Quieren escapar de la miseria que viven en sus comunidades de origen, buscan escapar de esas tierras donde ya no hay esperanza, huyen de su patria para escapar de la violencia de los grupos criminales y miran a Estados Unidos como una tierra de oportunidades.
Asustados, desesperados, sin una red de protección familiar ni el apoyo de sus gobiernos son presas fáciles de las bandas del crimen organizado.
Polleros y coyotes que lucran con la esperanza de miles de familias y consiguen millonarias ganancias con una industria inhumana: el contrabando de personas.
Una industria transnacional que opera en México, Estados Unidos, Centro y Sudamérica, con beneficios superiores a los siete mil millones de dólares en el mundo. Los precios “son variables” y dependen del lugar de origen.
Ir a Los Ángeles, por ejemplo, le cuesta a un “mexicano siete mil 500 dólares, ocho mil si son de Guatemala, 12 mil de Honduras, 13 mil a los de Nicaragua y hasta 16 mil para alguien que reside en República Dominicana.
Una industria de corrupción que tiene en su nómina a los coyotes tradicionales, esos que conocen las rutas y los atajos para cruzar los puntos fronterizos; a los policías locales que les filtran anticipadamente el sitio en el cual se ubican los retenes de revisión; y a los agentes migratorios que se harán de la vista gorda ante cualquier eventualidad.
Una industria extraterritorial que opera desde Chiapas o Tabasco, para cruzar estados como Veracruz, Oaxaca, Puebla, Tlaxcala, el Estado de México, Ciudad de México, Nuevo León, Tamaulipas, Chihuahua, Baja California y, finalmente, cruzar la frontera norte.
Una industria de sangre con estructuras que incluyen polleros, conductores de camiones y hasta operadores financieros, antes controladas por Los Zetas y que hoy se disputan células de los cárteles del Golfo, Sinaloa y Jalisco Nueva Generación.
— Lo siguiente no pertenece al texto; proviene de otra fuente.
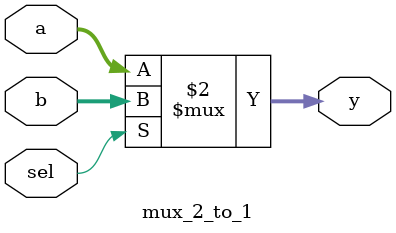
<source format=v>
`timescale 1ns / 1ps


module mux_2_to_1(
input [3:0] a,b,
input sel,
output [3:0] y);

assign y = (~sel)?a:b;


endmodule


</source>
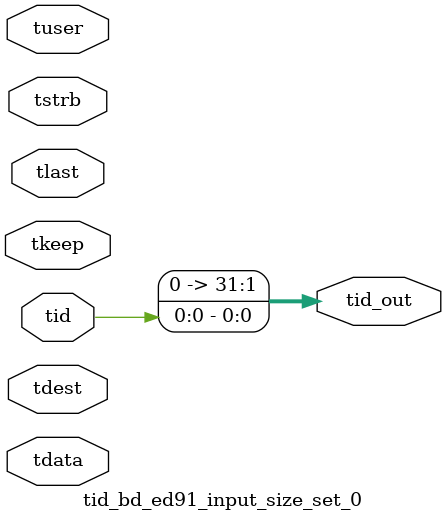
<source format=v>


`timescale 1ps/1ps

module tid_bd_ed91_input_size_set_0 #
(
parameter C_S_AXIS_TID_WIDTH   = 1,
parameter C_S_AXIS_TUSER_WIDTH = 0,
parameter C_S_AXIS_TDATA_WIDTH = 0,
parameter C_S_AXIS_TDEST_WIDTH = 0,
parameter C_M_AXIS_TID_WIDTH   = 32
)
(
input  [(C_S_AXIS_TID_WIDTH   == 0 ? 1 : C_S_AXIS_TID_WIDTH)-1:0       ] tid,
input  [(C_S_AXIS_TDATA_WIDTH == 0 ? 1 : C_S_AXIS_TDATA_WIDTH)-1:0     ] tdata,
input  [(C_S_AXIS_TUSER_WIDTH == 0 ? 1 : C_S_AXIS_TUSER_WIDTH)-1:0     ] tuser,
input  [(C_S_AXIS_TDEST_WIDTH == 0 ? 1 : C_S_AXIS_TDEST_WIDTH)-1:0     ] tdest,
input  [(C_S_AXIS_TDATA_WIDTH/8)-1:0 ] tkeep,
input  [(C_S_AXIS_TDATA_WIDTH/8)-1:0 ] tstrb,
input                                                                    tlast,
output [(C_M_AXIS_TID_WIDTH   == 0 ? 1 : C_M_AXIS_TID_WIDTH)-1:0       ] tid_out
);

assign tid_out = {tid[0:0]};

endmodule


</source>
De acuerdo con cifras del Secretariado Ejecutivo del Sistema Nacional de Seguridad Pública, el tráfico de personas migrantes creció 173% sólo este año, al pasar de 561 carpetas de investigación abiertas en 2020 a mil 34 casos registrados entre enero y octubre de 2021.
Víctimas fatales de tantos perpetradores, las mujeres y hombres que migran con la esperanza de mejores horizontes, son abordados por los enganchadores en los albergues, los citan en un sitio donde saldrá el vehículo con el contrabando humano y toman rumbo hacia la Unión Americana.
Algunos logran su objetivo, cruzan la frontera y empiezan una vida nueva. Otros son abandonados a su suerte en el desierto, en un camión con doble fondo o en las aguas del Río Bravo donde mueren perdidos, asfixiados o ahogados.
Al inicio de su gobierno, el presidente de Guatemala, Alejandro Giammattei, prometió perseguir sin descanso a los contrabandistas de personas. En su momento, el gobierno de la Cuarta Transformación abrió las puertas de México a los centroamericanos pero después cerró las fronteras, para complacer a Estados Unidos.
A los migrantes les duele la pobreza, la violencia y la soledad, pero les duele más la indiferencia de sus gobernantes y la ineficacia de sus políticas migratorias. Saben que para detener la migración sólo sirven los muros de prosperidad.
Hoy promueven la política de castigos más severos para los traficantes de personas, pero la realidad es que es una crisis humanitaria padecida en todo el planeta y que no se está trabajando de manera puntual, ni mucho menos acertada.